I started thinking about sports teams and group activities. Was George ever going to be able to be part of a soccer team or a high school band? Would he travel in a pack of teenage friends or would he sit by himself in the high school cafeteria? Would he be excluded from birthday parties? Or would some group of well-meaning kids include him in their group and look out for him?

How was my child, with his autism and his social communication deficits, going to survive in a social world?

This is a concern that is with me more or less all the time, despite assurances from his teacher that he is starting to tentatively reach out socially at school, that he is getting better and better at participating in social activities, and that he is, in fact, an extremely well-liked member of the student body.

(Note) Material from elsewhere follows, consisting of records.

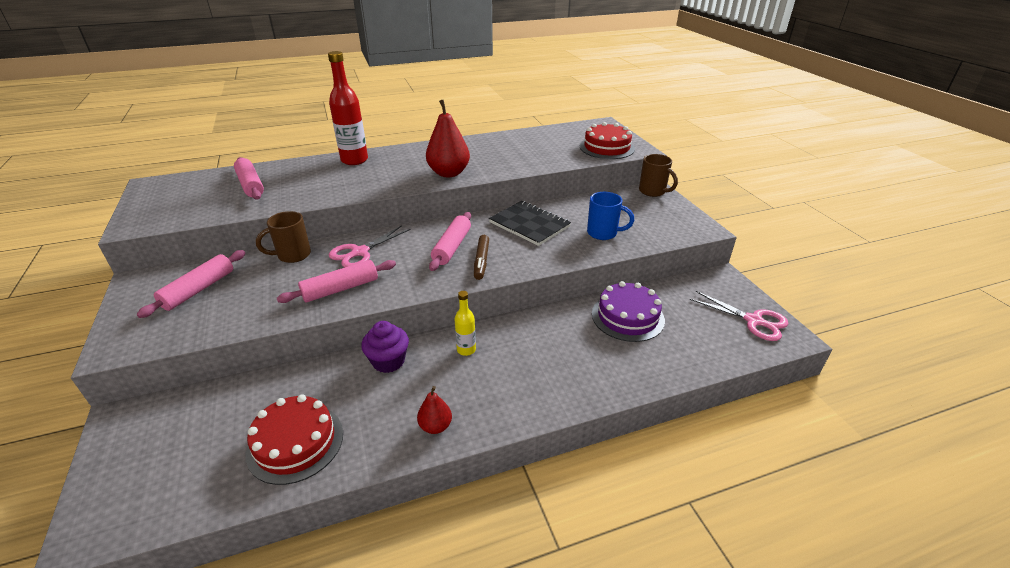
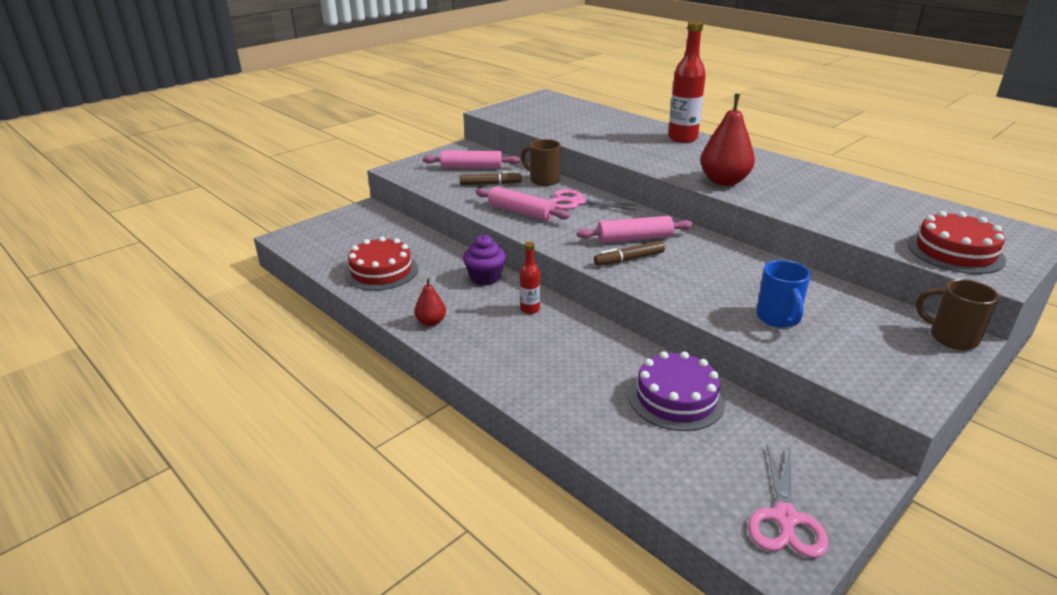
camera: 65 degrees right, 5 degrees down
pink rolling pin [234,157,264,200] -> none
yellow bottle [454,291,476,356] -> red bottle [520,242,540,314]
black notebook [489,201,571,246] -> none
brown mug [639,154,678,197] -> brown mug turned 105 degrees clockwise [916,279,999,350]
none -> brown marker [460,171,522,185]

A few days ago I saw something that made my heart soar. Me and my husband were out for a walk with the kids, and we saw the teenage boys down the road shooting hoops in their driveway. Before we could stop him, George ran up to the boys and held out his hands for the ball. The boys good-naturedly obliged, and like a true natural basketball player, George bounced the ball on his knee and then threw it towards the hoop as if he did this every day.

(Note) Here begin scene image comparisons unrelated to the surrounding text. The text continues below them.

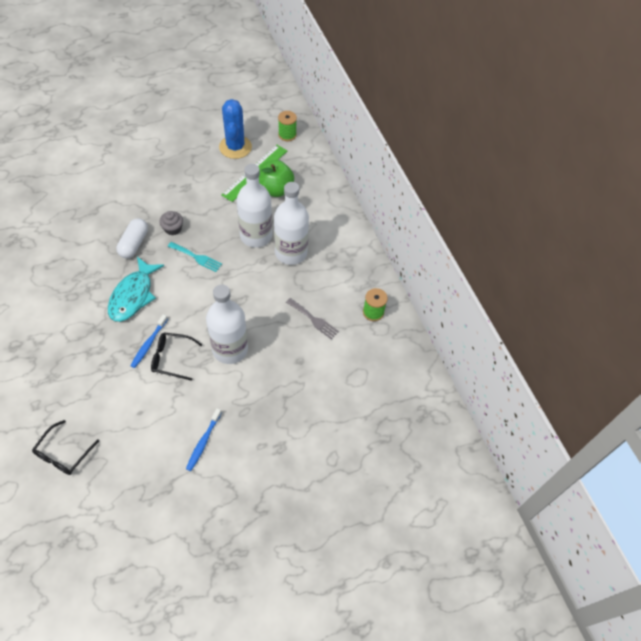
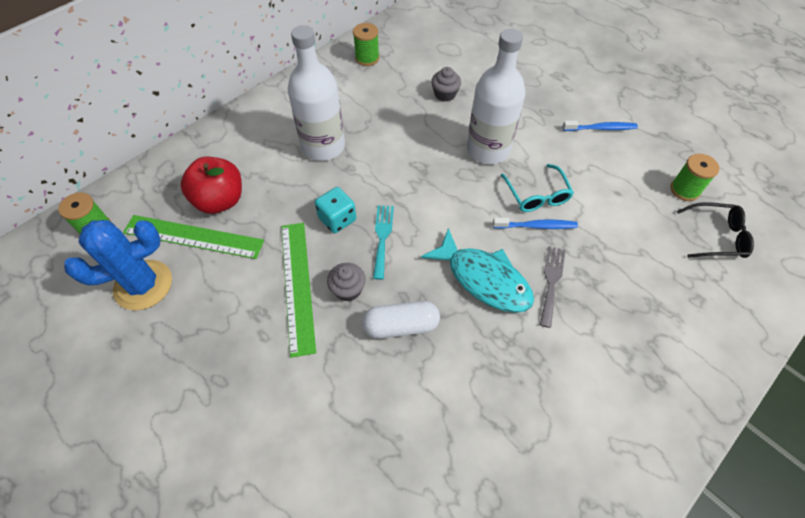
camera: 110 degrees left, 0 degrees up
turquoise fish [108,257,164,322] -> turquoise fish turned 45 degrees clockwise [421,228,534,313]
black glasses [151,332,202,381] -> turquoise glasses [501,164,574,212]
white bottle [237,164,272,248] -> none
green apple [259,160,294,197] -> red apple [181,157,242,214]
grey fork [286,298,339,339] -> grey fork moved to [540,246,566,328]
none -> green ruler [281,223,316,358]
none -> turquoise dice [315,187,356,233]
none -> grey cupcake [431,67,461,102]
none -> green spool [670,154,719,201]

The hoop was too high for George to have any success, and the boys offered to lower it for him. We told them not to worry and we went on our way, but not before the boys had invited George to play basketball with them any time he wanted.

When things like this happen, my vision of the future shifts, as if I’m looking at my son’s life through a kaleidoscope. I start to see possibilities that were previously hidden to me, possibilities that simply may not have been there before George grew and developed into them. Instead of seeing the kid who stood on his own while everyone else had a race, I now see the boy who, just for a few moments, joined other boys in a basketball game.

If I had, just a year ago, seen the picture that inspired this post, I would have thought, “George is probably never going to do that. He’s probably never going to romp around with friends or be invited to take part in impromptu soccer games.”

Now I look at that picture and realize that I am seeing the emergence of George as a social being. Maybe he’ll always be shy, and it is very likely that he will always need to be surrounded by people who will look out for him.

But his personality, his character, the very essence of who he is – that is emerging bright and beautiful, like a butterfly coming out of a cocoon.